Sinibaldi R, Casieri C, Melchionna S, Onori G, Segre A L, Viel S, Mannina L, De Luca F
SOFT-INFM-CNR Research Center and Dipartimento di Fisica, Università La Sapienza, I-00185 Roma, Italy.
J Phys Chem B. 2006 May 4;110(17):8885-92. doi: 10.1021/jp056897+.

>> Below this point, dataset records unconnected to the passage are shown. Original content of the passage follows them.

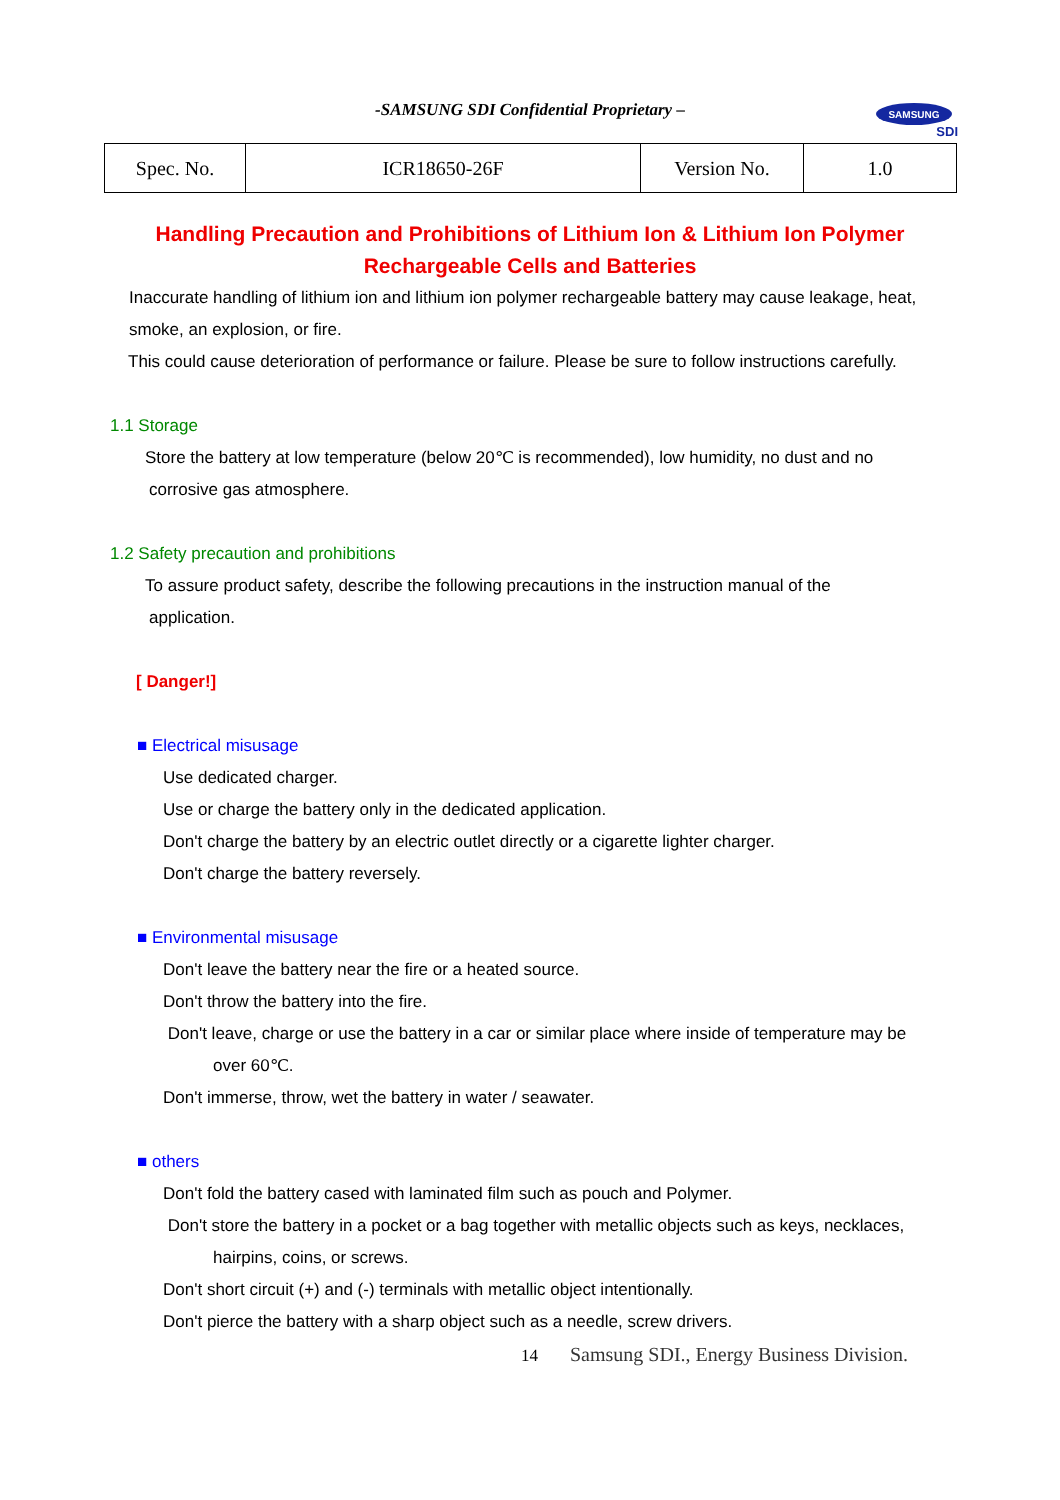-SAMSUNG SDI Confidential Proprietary –
SAMSUNG
SDI
| Spec. No. | ICR18650-26F | Version No. | 1.0 |
Handling Precaution and Prohibitions of Lithium Ion & Lithium Ion Polymer
Rechargeable Cells and Batteries
Inaccurate handling of lithium ion and lithium ion polymer rechargeable battery may cause leakage, heat, smoke, an explosion, or fire.
This could cause deterioration of performance or failure. Please be sure to follow instructions carefully.
1.1 Storage
Store the battery at low temperature (below 20℃ is recommended), low humidity, no dust and no
corrosive gas atmosphere.
1.2 Safety precaution and prohibitions
To assure product safety, describe the following precautions in the instruction manual of the
application.
[ Danger!]
■ Electrical misusage
Use dedicated charger.
Use or charge the battery only in the dedicated application.
Don't charge the battery by an electric outlet directly or a cigarette lighter charger.
Don't charge the battery reversely.
■ Environmental misusage
Don't leave the battery near the fire or a heated source.
Don't throw the battery into the fire.
Don't leave, charge or use the battery in a car or similar place where inside of temperature may be
over 60℃.
Don't immerse, throw, wet the battery in water / seawater.
■ others
Don't fold the battery cased with laminated film such as pouch and Polymer.
Don't store the battery in a pocket or a bag together with metallic objects such as keys, necklaces,
hairpins, coins, or screws.
Don't short circuit (+) and (-) terminals with metallic object intentionally.
Don't pierce the battery with a sharp object such as a needle, screw drivers.
14 Samsung SDI., Energy Business Division.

Two binary aqueous mixtures which contain the small amphiphilic molecules TMAO (trimethylamine-N-oxide) and TBA (tert-butyl alcohol) have been investigated by molecular dynamics simulations and NMR chemical shift and self-diffusion measurements. TMAO is an osmolyte, while TBA is a monohydrate alcohol. Both possess bulky hydrophobic groups and polar heads, namely, NO in TMAO and OH in TBA. The hydrophilic/hydrophobic content of these isosteric molecules strongly modulates the structure and dynamics of the hydration shell, which is thought to be responsible for the effects observed on proteins and phospholipids. Simulation results, especially on hydrogen-bond networking, spatial correlations, and self-diffusivity, are consistent with NMR data and agree well with previous numerical studies on similar solutions. The methods employed allow the elucidation of the microscopic features of the solutions. For TBA solutions, the hydration shell is found to have a low density and a large spatial spread, and thus, above the molar fraction of 0.03, reduction of hydrophobic hydration drives self-aggregation of the solute. This effect does not take place in TMAO solutions, where the hydration shell is more compact and stable, maintaining its structure over a wider range of solute concentrations.
通过分子动力学模拟以及核磁共振化学位移和自扩散测量,对两种包含两亲性小分子三甲胺 - N - 氧化物(TMAO)和叔丁醇(TBA)的二元水混合物进行了研究。TMAO是一种渗透溶质,而TBA是一种一元醇水合物。两者都具有庞大的疏水基团和极性头,即TMAO中的N⁺O⁻和TBA中的 - OH。这些等电子分子的亲水/疏水含量强烈调节水合壳层的结构和动力学,而水合壳层被认为是对蛋白质和磷脂产生观察到的影响的原因。模拟结果,特别是关于氢键网络、空间相关性和自扩散率的结果,与核磁共振数据一致,并且与先前对类似溶液的数值研究结果吻合良好。所采用的方法能够阐明溶液的微观特征。对于TBA溶液,发现水合壳层密度低且空间分布广,因此,在摩尔分数高于0.03时,疏水水合作用的减弱会促使溶质发生自聚集。这种效应在TMAO溶液中不会发生,在TMAO溶液中,水合壳层更紧密且稳定,在更宽的溶质浓度范围内保持其结构。